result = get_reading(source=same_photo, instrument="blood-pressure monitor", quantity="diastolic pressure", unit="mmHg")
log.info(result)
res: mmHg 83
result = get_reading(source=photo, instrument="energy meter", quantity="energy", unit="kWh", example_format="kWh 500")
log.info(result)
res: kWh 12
────────────────────
Reproduce every one of the rows above, word for word.

### ANSWER:
result = get_reading(source=same_photo, instrument="blood-pressure monitor", quantity="diastolic pressure", unit="mmHg")
log.info(result)
res: mmHg 83
result = get_reading(source=photo, instrument="energy meter", quantity="energy", unit="kWh", example_format="kWh 500")
log.info(result)
res: kWh 12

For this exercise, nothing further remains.